Excerpted data below:
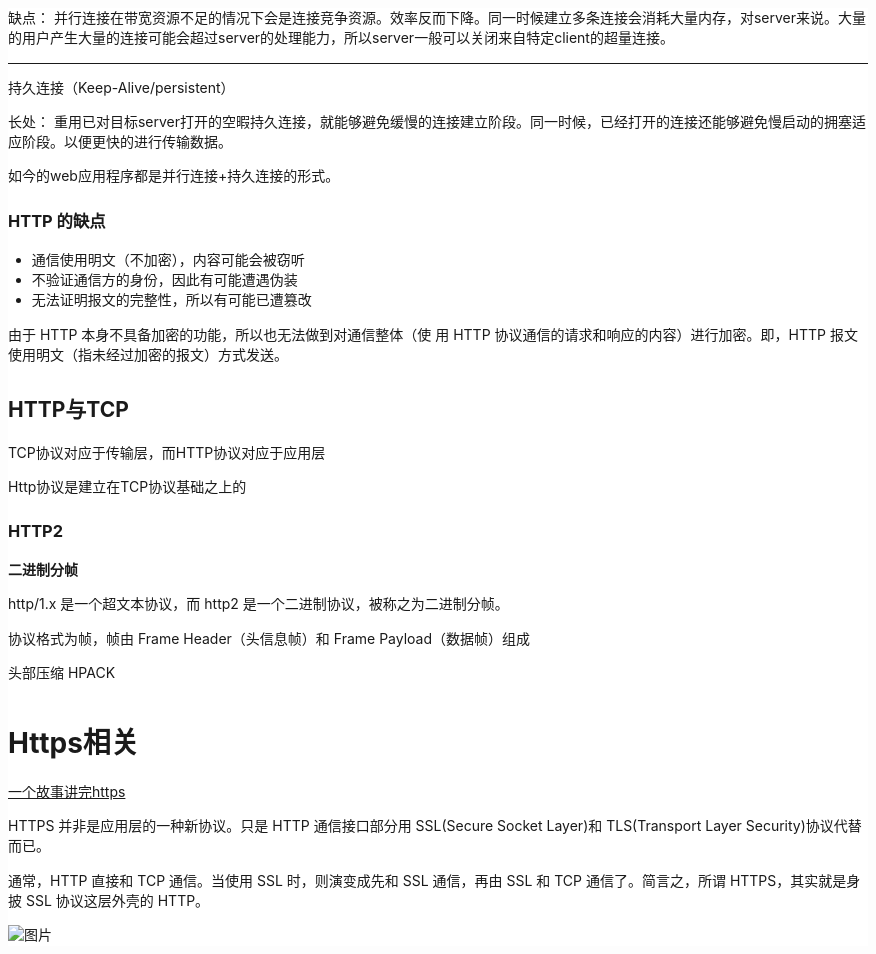 缺点：
并行连接在带宽资源不足的情况下会是连接竞争资源。效率反而下降。同一时候建立多条连接会消耗大量内存，对server来说。大量的用户产生大量的连接可能会超过server的处理能力，所以server一般可以关闭来自特定client的超量连接。

---

持久连接（Keep-Alive/persistent）

长处：
重用已对目标server打开的空暇持久连接，就能够避免缓慢的连接建立阶段。同一时候，已经打开的连接还能够避免慢启动的拥塞适应阶段。以便更快的进行传输数据。

如今的web应用程序都是并行连接+持久连接的形式。





### HTTP 的缺点

* 通信使用明文（不加密），内容可能会被窃听
* 不验证通信方的身份，因此有可能遭遇伪装
* 无法证明报文的完整性，所以有可能已遭篡改

由于 HTTP 本身不具备加密的功能，所以也无法做到对通信整体（使 用 HTTP 协议通信的请求和响应的内容）进行加密。即，HTTP 报文 使用明文（指未经过加密的报文）方式发送。





## HTTP与TCP

TCP协议对应于传输层，而HTTP协议对应于应用层

Http协议是建立在TCP协议基础之上的



### HTTP2

**二进制分帧**

http/1.x 是一个超文本协议，而 http2 是一个二进制协议，被称之为二进制分帧。

协议格式为帧，帧由 Frame Header（头信息帧）和 Frame Payload（数据帧）组成


头部压缩 HPACK



# Https相关

[一个故事讲完https](https://mp.weixin.qq.com/s/StqqafHePlBkWAPQZg3NrA)

HTTPS 并非是应用层的一种新协议。只是 HTTP 通信接口部分用 SSL(Secure Socket Layer)和 TLS(Transport Layer Security)协议代替而已。

通常，HTTP 直接和 TCP 通信。当使用 SSL 时，则演变成先和 SSL 通信，再由 SSL 和 TCP 通信了。简言之，所谓 HTTPS，其实就是身披 SSL 协议这层外壳的 HTTP。



![图片](https://mmbiz.qpic.cn/mmbiz_png/dy9CXeZLlCXSia2SiaCZVwd0340ZsUC898XdJU9jGe9yyQ2PRibY2uJAzsomT5dpdowgT0VD67WInTaSYb5E1Q4Sg/640?wx_fmt=png&tp=webp&wxfrom=5&wx_lazy=1&wx_co=1)
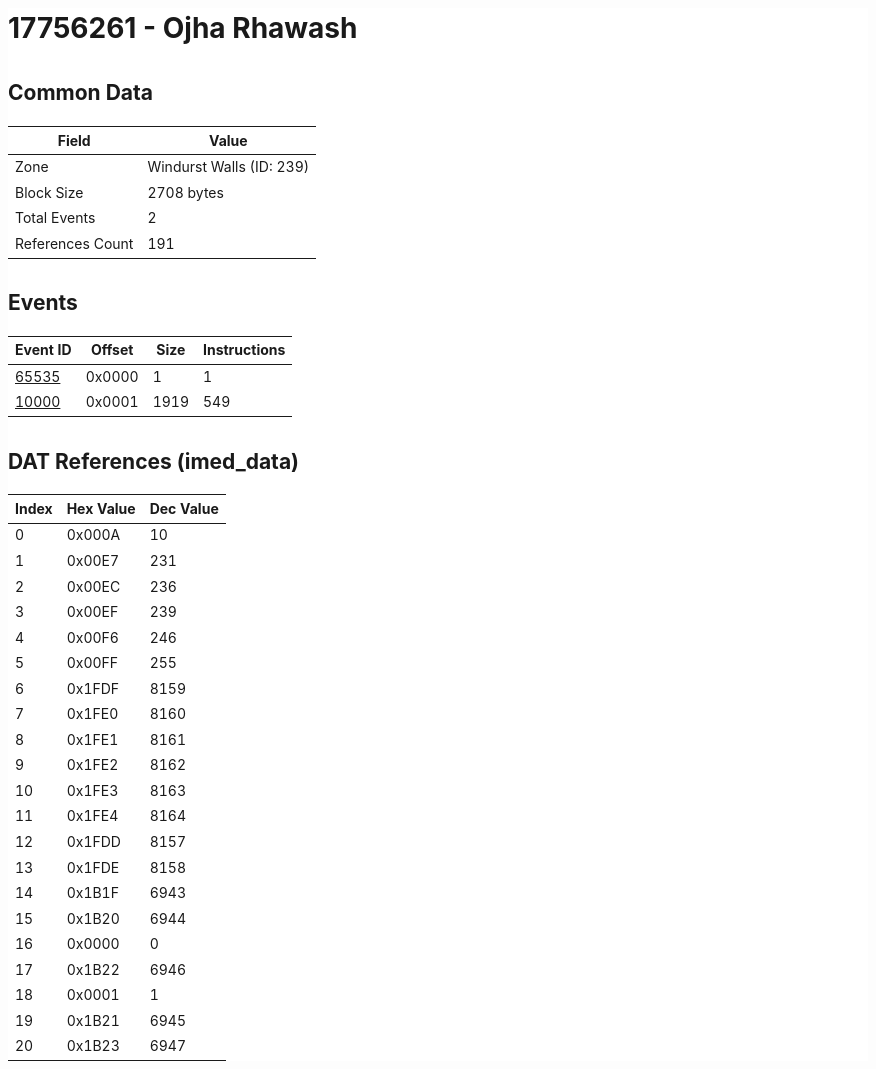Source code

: # 17756261 - Ojha Rhawash

## Common Data

| Field            | Value                    |
|------------------|--------------------------|
| Zone             | Windurst Walls (ID: 239) |
| Block Size       | 2708 bytes               |
| Total Events     | 2                        |
| References Count | 191                      |

## Events

| Event ID            | Offset   |   Size |   Instructions |
|---------------------|----------|--------|----------------|
| [65535](./65535.md) | 0x0000   |      1 |              1 |
| [10000](./10000.md) | 0x0001   |   1919 |            549 |

## DAT References (imed_data)

|   Index | Hex Value   |   Dec Value |
|---------|-------------|-------------|
|       0 | 0x000A      |          10 |
|       1 | 0x00E7      |         231 |
|       2 | 0x00EC      |         236 |
|       3 | 0x00EF      |         239 |
|       4 | 0x00F6      |         246 |
|       5 | 0x00FF      |         255 |
|       6 | 0x1FDF      |        8159 |
|       7 | 0x1FE0      |        8160 |
|       8 | 0x1FE1      |        8161 |
|       9 | 0x1FE2      |        8162 |
|      10 | 0x1FE3      |        8163 |
|      11 | 0x1FE4      |        8164 |
|      12 | 0x1FDD      |        8157 |
|      13 | 0x1FDE      |        8158 |
|      14 | 0x1B1F      |        6943 |
|      15 | 0x1B20      |        6944 |
|      16 | 0x0000      |           0 |
|      17 | 0x1B22      |        6946 |
|      18 | 0x0001      |           1 |
|      19 | 0x1B21      |        6945 |
|      20 | 0x1B23      |        6947 |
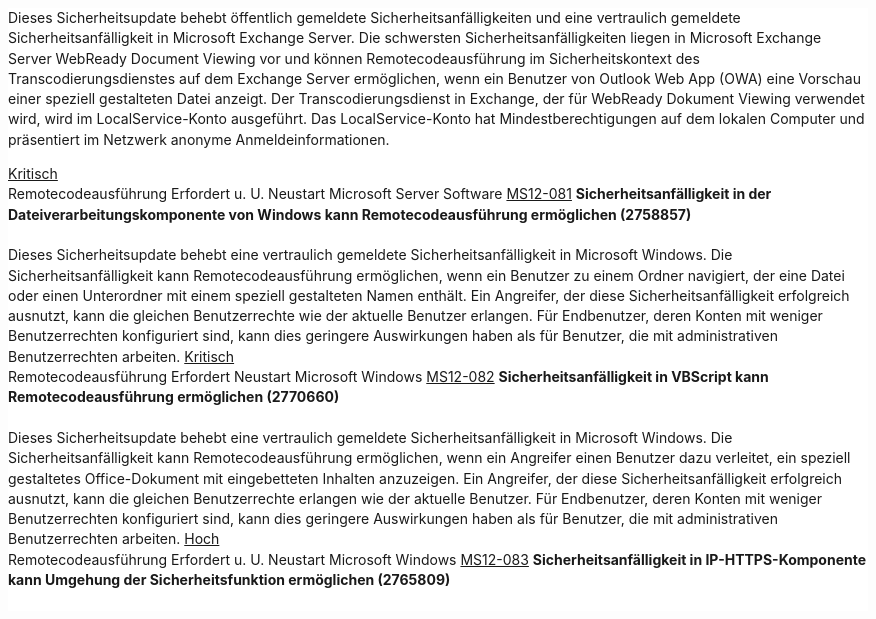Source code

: </strong>Dieses Sicherheitsupdate behebt öffentlich gemeldete Sicherheitsanfälligkeiten und eine vertraulich gemeldete Sicherheitsanfälligkeit in Microsoft Exchange Server. Die schwersten Sicherheitsanfälligkeiten liegen in Microsoft Exchange Server WebReady Document Viewing vor und können Remotecodeausführung im Sicherheitskontext des Transcodierungsdienstes auf dem Exchange Server ermöglichen, wenn ein Benutzer von Outlook Web App (OWA) eine Vorschau einer speziell gestalteten Datei anzeigt. Der Transcodierungsdienst in Exchange, der für WebReady Dokument Viewing verwendet wird, wird im LocalService-Konto ausgeführt. Das LocalService-Konto hat Mindestberechtigungen auf dem lokalen Computer und präsentiert im Netzwerk anonyme Anmeldeinformationen.</td>
<td style="border:1px solid black;"><a href="http://technet.microsoft.com/de-de/security/gg309177.aspx">Kritisch</a><br />
Remotecodeausführung</td>
<td style="border:1px solid black;">Erfordert u. U. Neustart</td>
<td style="border:1px solid black;">Microsoft Server Software</td>
</tr>
<tr class="odd">
<td style="border:1px solid black;"><a href="http://go.microsoft.com/fwlink/?linkid=266541">MS12-081</a></td>
<td style="border:1px solid black;"><strong>Sicherheitsanfälligkeit in der Dateiverarbeitungskomponente von Windows kann Remotecodeausführung ermöglichen (2758857)<br />
<br />
</strong>Dieses Sicherheitsupdate behebt eine vertraulich gemeldete Sicherheitsanfälligkeit in Microsoft Windows. Die Sicherheitsanfälligkeit kann Remotecodeausführung ermöglichen, wenn ein Benutzer zu einem Ordner navigiert, der eine Datei oder einen Unterordner mit einem speziell gestalteten Namen enthält. Ein Angreifer, der diese Sicherheitsanfälligkeit erfolgreich ausnutzt, kann die gleichen Benutzerrechte wie der aktuelle Benutzer erlangen. Für Endbenutzer, deren Konten mit weniger Benutzerrechten konfiguriert sind, kann dies geringere Auswirkungen haben als für Benutzer, die mit administrativen Benutzerrechten arbeiten.</td>
<td style="border:1px solid black;"><a href="http://technet.microsoft.com/de-de/security/gg309177.aspx">Kritisch</a><br />
Remotecodeausführung</td>
<td style="border:1px solid black;">Erfordert Neustart</td>
<td style="border:1px solid black;">Microsoft Windows</td>
</tr>
<tr class="even">
<td style="border:1px solid black;"><a href="http://go.microsoft.com/fwlink/?linkid=271751">MS12-082</a></td>
<td style="border:1px solid black;"><strong>Sicherheitsanfälligkeit in VBScript kann Remotecodeausführung ermöglichen (2770660)<br />
<br />
</strong>Dieses Sicherheitsupdate behebt eine vertraulich gemeldete Sicherheitsanfälligkeit in Microsoft Windows. Die Sicherheitsanfälligkeit kann Remotecodeausführung ermöglichen, wenn ein Angreifer einen Benutzer dazu verleitet, ein speziell gestaltetes Office-Dokument mit eingebetteten Inhalten anzuzeigen. Ein Angreifer, der diese Sicherheitsanfälligkeit erfolgreich ausnutzt, kann die gleichen Benutzerrechte erlangen wie der aktuelle Benutzer. Für Endbenutzer, deren Konten mit weniger Benutzerrechten konfiguriert sind, kann dies geringere Auswirkungen haben als für Benutzer, die mit administrativen Benutzerrechten arbeiten.</td>
<td style="border:1px solid black;"><a href="http://technet.microsoft.com/de-de/security/gg309177.aspx">Hoch</a><br />
Remotecodeausführung</td>
<td style="border:1px solid black;">Erfordert u. U. Neustart</td>
<td style="border:1px solid black;">Microsoft Windows</td>
</tr>
<tr class="odd">
<td style="border:1px solid black;"><a href="http://go.microsoft.com/fwlink/?linkid=263950">MS12-083</a></td>
<td style="border:1px solid black;"><strong>Sicherheitsanfälligkeit in IP-HTTPS-Komponente kann Umgehung der Sicherheitsfunktion ermöglichen (2765809)<br />
<br />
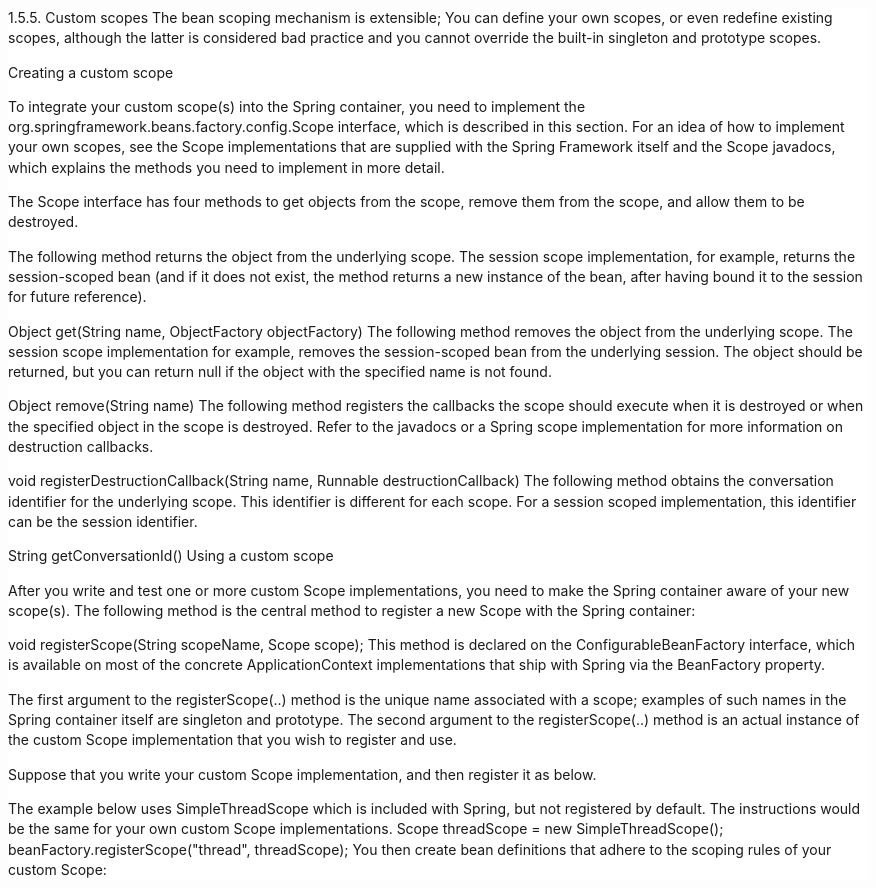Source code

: 1.5.5. Custom scopes
The bean scoping mechanism is extensible; You can define your own scopes, or even redefine existing scopes, although the latter is considered bad practice and you cannot override the built-in singleton and prototype scopes.

Creating a custom scope

To integrate your custom scope(s) into the Spring container, you need to implement the org.springframework.beans.factory.config.Scope interface, which is described in this section. For an idea of how to implement your own scopes, see the Scope implementations that are supplied with the Spring Framework itself and the Scope javadocs, which explains the methods you need to implement in more detail.

The Scope interface has four methods to get objects from the scope, remove them from the scope, and allow them to be destroyed.

The following method returns the object from the underlying scope. The session scope implementation, for example, returns the session-scoped bean (and if it does not exist, the method returns a new instance of the bean, after having bound it to the session for future reference).

Object get(String name, ObjectFactory objectFactory)
The following method removes the object from the underlying scope. The session scope implementation for example, removes the session-scoped bean from the underlying session. The object should be returned, but you can return null if the object with the specified name is not found.

Object remove(String name)
The following method registers the callbacks the scope should execute when it is destroyed or when the specified object in the scope is destroyed. Refer to the javadocs or a Spring scope implementation for more information on destruction callbacks.

void registerDestructionCallback(String name, Runnable destructionCallback)
The following method obtains the conversation identifier for the underlying scope. This identifier is different for each scope. For a session scoped implementation, this identifier can be the session identifier.

String getConversationId()
Using a custom scope

After you write and test one or more custom Scope implementations, you need to make the Spring container aware of your new scope(s). The following method is the central method to register a new Scope with the Spring container:

void registerScope(String scopeName, Scope scope);
This method is declared on the ConfigurableBeanFactory interface, which is available on most of the concrete ApplicationContext implementations that ship with Spring via the BeanFactory property.

The first argument to the registerScope(..) method is the unique name associated with a scope; examples of such names in the Spring container itself are singleton and prototype. The second argument to the registerScope(..) method is an actual instance of the custom Scope implementation that you wish to register and use.

Suppose that you write your custom Scope implementation, and then register it as below.

The example below uses SimpleThreadScope which is included with Spring, but not registered by default. The instructions would be the same for your own custom Scope implementations.
Scope threadScope = new SimpleThreadScope();
beanFactory.registerScope("thread", threadScope);
You then create bean definitions that adhere to the scoping rules of your custom Scope:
End of Excerpted data.
▶ [Exercise details]: The expected output is every line from the material above where "session" can be found.

▶ [Exercise answer]:
The following method returns the object from the underlying scope. The session scope implementation, for example, returns the session-scoped bean (and if it does not exist, the method returns a new instance of the bean, after having bound it to the session for future reference).
The following method removes the object from the underlying scope. The session scope implementation for example, removes the session-scoped bean from the underlying session. The object should be returned, but you can return null if the object with the specified name is not found.
The following method obtains the conversation identifier for the underlying scope. This identifier is different for each scope. For a session scoped implementation, this identifier can be the session identifier.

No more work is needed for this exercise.